Use a face certa para cada medida. As faces grandes medem externo, as orelhas finas medem interno, a haste traseira mede profundidade e a base do cursor mede ressalto. Medir diâmetro interno com as faces externas, ou o contrário, é o erro que faz o número não bater com a peça — e é comum em quem aprendeu a usar o instrumento sozinho.
Guarde no estojo, com os bicos levemente separados. Encostados sob pressão, eles se desgastam no ponto de contato e o zero deixa de fechar; soltos na caixa de ferramentas, o instrumento leva pancada e perde a referência. Limpe a régua e o cursor antes de deslizar: sujeira entre as superfícies produz medida errada e come o encaixe com o tempo.
Perguntas Frequentes sobre Paquímetro
Qual o melhor paquímetro?
Entre os seis comparados aqui, o Mitutoyo 530-104 é o mais seguro quando a medida precisa ser confiável: tem a nota máxima desta seleção, resolução de 0,05 mm declarada e vem da fabricante de referência em metrologia. Para o primeiro paquímetro da bancada, o THYPE TH02 tem a maior base de avaliações daqui.

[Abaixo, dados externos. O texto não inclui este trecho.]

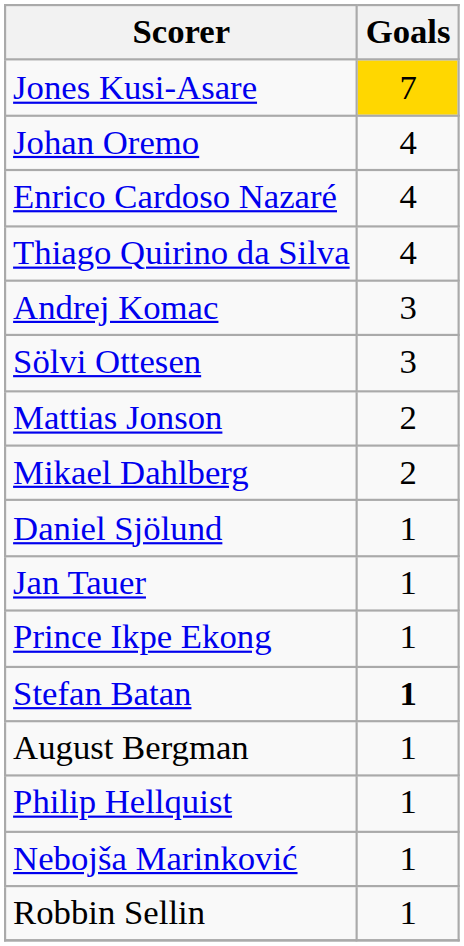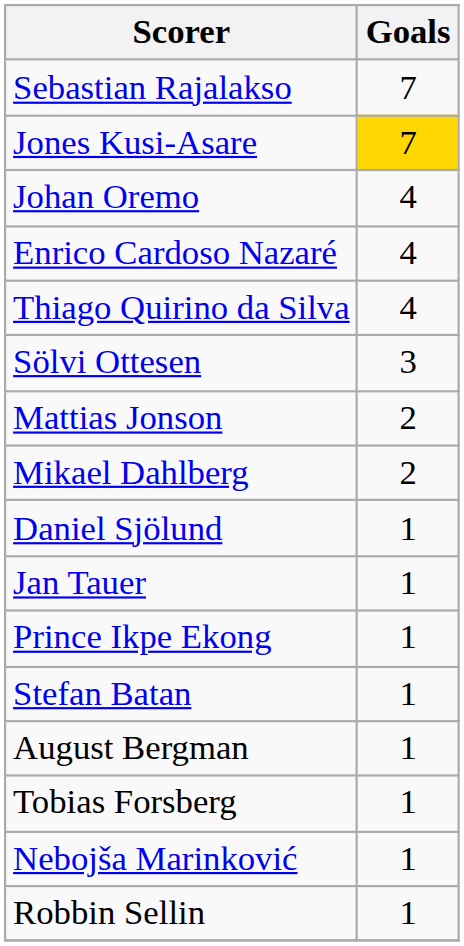+ row: Sebastian Rajalakso | 7
- row: Andrej Komac | 3
Stefan Batan | Goals: bold -> normal
+ row: Tobias Forsberg | 1
- row: Philip Hellquist | 1
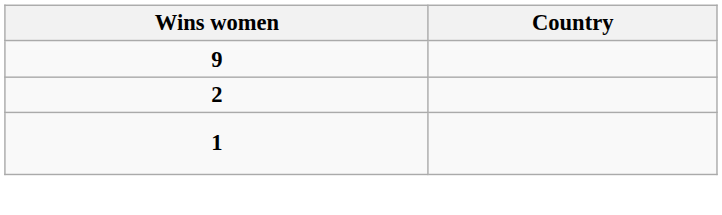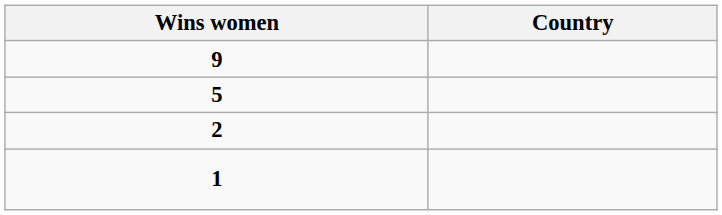+ row: 5
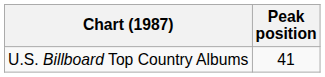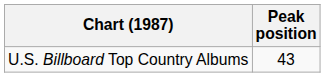U.S. Billboard Top Country Albums | Peak position: 41 -> 43
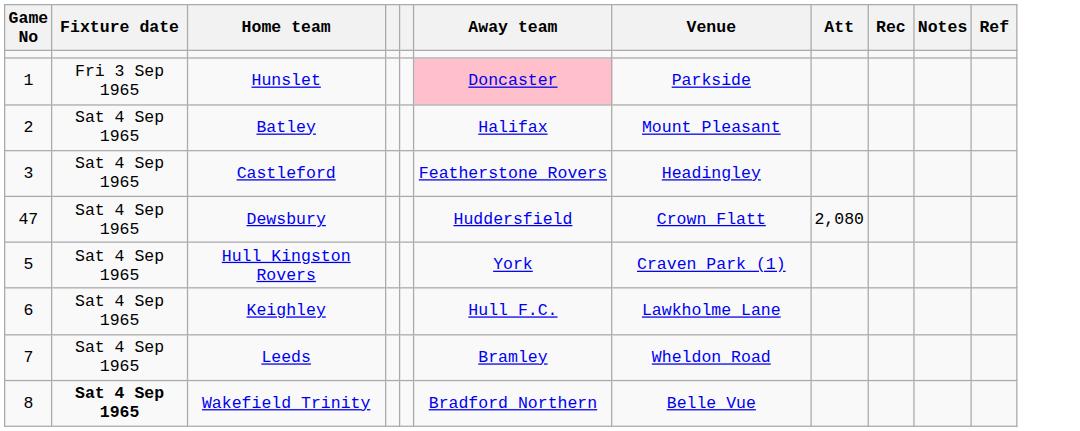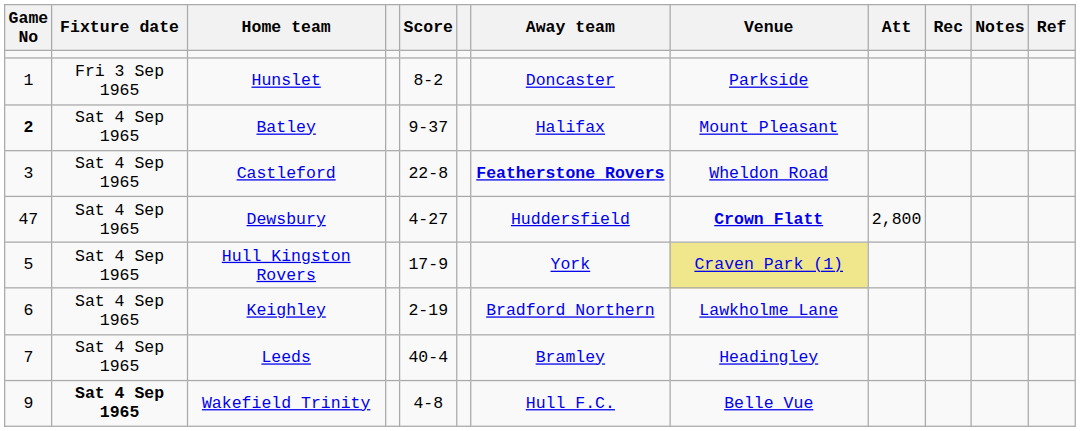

Paquímetro digital ou analógico?
Digital para quem mede pouco e quer o número pronto, sem interpretar escala — o risco é a bateria descarregar na gaveta. Analógico para quem quer independência de bateria e estabilidade ao longo dos anos, com o custo de precisar aprender a ler o nônio. Em precisão declarada, os dois formatos se equivalem nesta faixa.
O que significa resolução de 0,05 mm?
É o menor incremento que a escala consegue indicar. No paquímetro analógico, isso vem do nônio, que divide o milímetro da régua principal em partes — normalmente vinte, o que dá 0,05 mm. Resolução não é o mesmo que exatidão: um instrumento pode mostrar centésimos e ainda assim estar desregulado.
Como saber se o paquímetro está desregulado?
Feche os bicos completamente e veja se a leitura marca zero. Se não marcar, ou há sujeira entre as faces ou existe desgaste no ponto de contato. No digital, o botão de zerar corrige a leitura, mas não corrige desgaste físico — vale conferir também se o cursor desliza sem folga lateral.
Paquímetro de 150 mm é suficiente?
Para uso doméstico e de oficina, quase sempre. Os 150 mm cobrem parafuso, furo, tubo, espessura de chapa e a maior parte das peças de manutenção. Faixas maiores existem para peça grande e custam bem mais — vale conferir se o que você mede de fato passa dessa medida antes de pagar por alcance extra.
Dá para medir profundidade com paquímetro?
Dá, com a haste fina que sai pela traseira quando o cursor é aberto. Ela mede furo cego, rasgo e rebaixo, e dispensa a régua de profundidade separada. O paquímetro universal ainda mede externo pelas faces grandes, interno pelas orelhas e ressalto pela base do cursor — quatro grandezas no mesmo instrumento.